The devoted widow could not bear to execute this instruction to the letter — it would have entailed the destruction of what was for her a most precious memento — but she respected her husband’s will in its essential aspect: she never disclosed these uncorrected fragments to the reading public. After her death in 1991, Dmitri Nabokov, only son of the extraordinary couple, became sole custodian of the Nabokov literary estate. Eighteen years later, after having done “a great deal of thinking” (described in a convoluted and obscure paragraph in his introduction), he finally decided to have them published in the present form as The Original of Laura: A Novel in Fragments: a large, luxurious volume presenting, on 138 cardboard pages printed on only one side, detachable facsimile reproductions of the 138 filing cards; each card occupies the upper half of a page, with its contents reproduced in printed form on the lower half.

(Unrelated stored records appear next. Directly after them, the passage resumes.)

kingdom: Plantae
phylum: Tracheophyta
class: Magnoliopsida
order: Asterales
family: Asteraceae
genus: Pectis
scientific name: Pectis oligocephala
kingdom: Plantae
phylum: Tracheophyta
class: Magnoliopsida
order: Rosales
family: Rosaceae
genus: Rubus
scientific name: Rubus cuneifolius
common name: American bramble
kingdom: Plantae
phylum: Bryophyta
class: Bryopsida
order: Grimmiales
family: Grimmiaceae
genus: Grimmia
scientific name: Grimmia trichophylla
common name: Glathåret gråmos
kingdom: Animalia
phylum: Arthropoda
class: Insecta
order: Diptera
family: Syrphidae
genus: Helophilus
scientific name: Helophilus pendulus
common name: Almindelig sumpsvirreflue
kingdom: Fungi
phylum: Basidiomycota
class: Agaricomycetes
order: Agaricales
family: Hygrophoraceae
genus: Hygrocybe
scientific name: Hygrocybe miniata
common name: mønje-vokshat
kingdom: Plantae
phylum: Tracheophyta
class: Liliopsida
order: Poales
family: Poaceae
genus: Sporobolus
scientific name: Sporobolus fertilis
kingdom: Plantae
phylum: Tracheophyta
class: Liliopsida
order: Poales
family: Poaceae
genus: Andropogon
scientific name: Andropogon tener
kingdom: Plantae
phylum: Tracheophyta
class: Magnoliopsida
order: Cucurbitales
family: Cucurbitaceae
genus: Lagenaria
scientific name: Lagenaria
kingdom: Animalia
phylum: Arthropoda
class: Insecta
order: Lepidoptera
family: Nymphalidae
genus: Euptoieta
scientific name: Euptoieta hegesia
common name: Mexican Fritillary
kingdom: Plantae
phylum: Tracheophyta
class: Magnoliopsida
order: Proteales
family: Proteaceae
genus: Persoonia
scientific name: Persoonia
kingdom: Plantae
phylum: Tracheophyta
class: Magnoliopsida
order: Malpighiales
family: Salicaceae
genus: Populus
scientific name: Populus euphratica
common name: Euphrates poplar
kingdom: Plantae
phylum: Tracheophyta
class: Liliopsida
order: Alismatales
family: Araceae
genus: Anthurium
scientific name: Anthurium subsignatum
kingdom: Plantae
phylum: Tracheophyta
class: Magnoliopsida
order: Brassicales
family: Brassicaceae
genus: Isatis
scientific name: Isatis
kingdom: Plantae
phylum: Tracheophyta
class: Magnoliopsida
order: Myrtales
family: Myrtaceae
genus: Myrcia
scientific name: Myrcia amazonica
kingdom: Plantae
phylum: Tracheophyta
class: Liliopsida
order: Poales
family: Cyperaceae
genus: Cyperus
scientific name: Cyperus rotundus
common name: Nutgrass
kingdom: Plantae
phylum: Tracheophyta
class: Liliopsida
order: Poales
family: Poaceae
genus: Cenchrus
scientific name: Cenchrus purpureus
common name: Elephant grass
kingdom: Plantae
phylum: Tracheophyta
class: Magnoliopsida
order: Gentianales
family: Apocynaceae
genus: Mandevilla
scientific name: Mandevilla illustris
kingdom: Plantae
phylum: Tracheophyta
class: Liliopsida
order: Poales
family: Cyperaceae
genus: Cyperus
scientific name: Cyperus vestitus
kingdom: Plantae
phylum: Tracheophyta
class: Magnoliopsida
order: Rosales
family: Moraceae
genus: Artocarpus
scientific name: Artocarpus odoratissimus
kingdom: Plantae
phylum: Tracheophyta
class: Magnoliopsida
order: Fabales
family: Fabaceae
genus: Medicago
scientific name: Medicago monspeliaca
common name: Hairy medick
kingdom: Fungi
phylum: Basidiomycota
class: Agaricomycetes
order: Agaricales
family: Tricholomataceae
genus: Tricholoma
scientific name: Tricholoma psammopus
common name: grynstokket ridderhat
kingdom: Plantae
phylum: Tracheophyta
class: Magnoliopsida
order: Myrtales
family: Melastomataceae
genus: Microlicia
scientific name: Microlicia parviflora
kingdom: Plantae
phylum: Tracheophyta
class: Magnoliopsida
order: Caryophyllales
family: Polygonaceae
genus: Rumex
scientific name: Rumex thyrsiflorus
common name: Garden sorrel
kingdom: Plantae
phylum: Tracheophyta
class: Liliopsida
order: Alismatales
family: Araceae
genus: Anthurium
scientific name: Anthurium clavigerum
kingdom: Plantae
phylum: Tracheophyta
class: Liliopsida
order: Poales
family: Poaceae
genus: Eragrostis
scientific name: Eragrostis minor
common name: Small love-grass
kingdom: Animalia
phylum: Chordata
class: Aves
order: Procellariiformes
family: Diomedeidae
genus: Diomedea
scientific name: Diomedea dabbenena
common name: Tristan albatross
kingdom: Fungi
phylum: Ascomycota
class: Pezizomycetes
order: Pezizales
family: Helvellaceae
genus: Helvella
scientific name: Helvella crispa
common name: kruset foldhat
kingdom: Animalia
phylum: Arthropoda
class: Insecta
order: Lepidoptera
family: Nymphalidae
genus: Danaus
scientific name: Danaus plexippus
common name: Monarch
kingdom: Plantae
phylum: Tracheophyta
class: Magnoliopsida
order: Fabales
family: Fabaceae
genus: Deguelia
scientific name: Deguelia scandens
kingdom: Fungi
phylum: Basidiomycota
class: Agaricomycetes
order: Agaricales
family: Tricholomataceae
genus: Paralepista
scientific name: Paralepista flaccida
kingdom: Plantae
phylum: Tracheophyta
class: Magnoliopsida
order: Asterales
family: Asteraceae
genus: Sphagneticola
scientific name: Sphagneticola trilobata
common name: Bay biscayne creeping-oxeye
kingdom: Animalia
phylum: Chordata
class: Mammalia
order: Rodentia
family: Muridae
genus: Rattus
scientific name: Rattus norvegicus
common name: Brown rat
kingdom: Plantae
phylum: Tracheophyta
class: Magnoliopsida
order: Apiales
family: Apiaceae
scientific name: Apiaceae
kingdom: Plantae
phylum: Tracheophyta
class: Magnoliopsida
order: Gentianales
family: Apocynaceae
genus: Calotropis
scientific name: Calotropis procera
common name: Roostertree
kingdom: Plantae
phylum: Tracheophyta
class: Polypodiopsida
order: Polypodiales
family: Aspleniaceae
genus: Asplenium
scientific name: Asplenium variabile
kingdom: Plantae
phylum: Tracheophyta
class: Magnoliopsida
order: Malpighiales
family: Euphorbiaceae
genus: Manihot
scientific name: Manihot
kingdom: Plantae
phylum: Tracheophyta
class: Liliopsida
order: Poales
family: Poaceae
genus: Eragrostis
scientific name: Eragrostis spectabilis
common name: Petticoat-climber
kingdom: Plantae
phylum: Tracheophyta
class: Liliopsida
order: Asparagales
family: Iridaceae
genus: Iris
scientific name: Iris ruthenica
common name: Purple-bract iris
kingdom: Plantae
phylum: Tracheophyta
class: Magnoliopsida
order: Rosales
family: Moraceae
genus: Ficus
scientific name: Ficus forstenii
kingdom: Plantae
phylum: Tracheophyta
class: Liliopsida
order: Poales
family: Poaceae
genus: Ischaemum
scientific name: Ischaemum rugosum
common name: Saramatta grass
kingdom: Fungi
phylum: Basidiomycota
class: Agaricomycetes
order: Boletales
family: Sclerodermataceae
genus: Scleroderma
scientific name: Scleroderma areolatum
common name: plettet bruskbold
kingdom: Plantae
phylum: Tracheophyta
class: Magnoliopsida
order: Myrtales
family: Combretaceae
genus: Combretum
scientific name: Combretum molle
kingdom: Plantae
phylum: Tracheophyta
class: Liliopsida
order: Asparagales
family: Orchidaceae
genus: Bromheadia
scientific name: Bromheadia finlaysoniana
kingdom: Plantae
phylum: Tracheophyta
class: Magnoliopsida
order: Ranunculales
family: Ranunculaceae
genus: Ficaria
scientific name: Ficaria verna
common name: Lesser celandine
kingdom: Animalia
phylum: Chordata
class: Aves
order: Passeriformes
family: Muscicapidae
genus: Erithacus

If the reader so wishes, he can detach any card (or all of them) by simply pressing along the frame. Then, having the cards in hand, he becomes free to shuffle or re-arrange them in whatever order he deems to be closer to Nabokov’s original design (or finds more pleasing to his own personal taste). Without its cards, the book, now hollowed out, can be shelved back in your library: its outer aspect remains unchanged, yet it now conceals a cavity in which you can conveniently store your last will, your house keys, a small flask of old Calvados or your wife’s favourite earrings.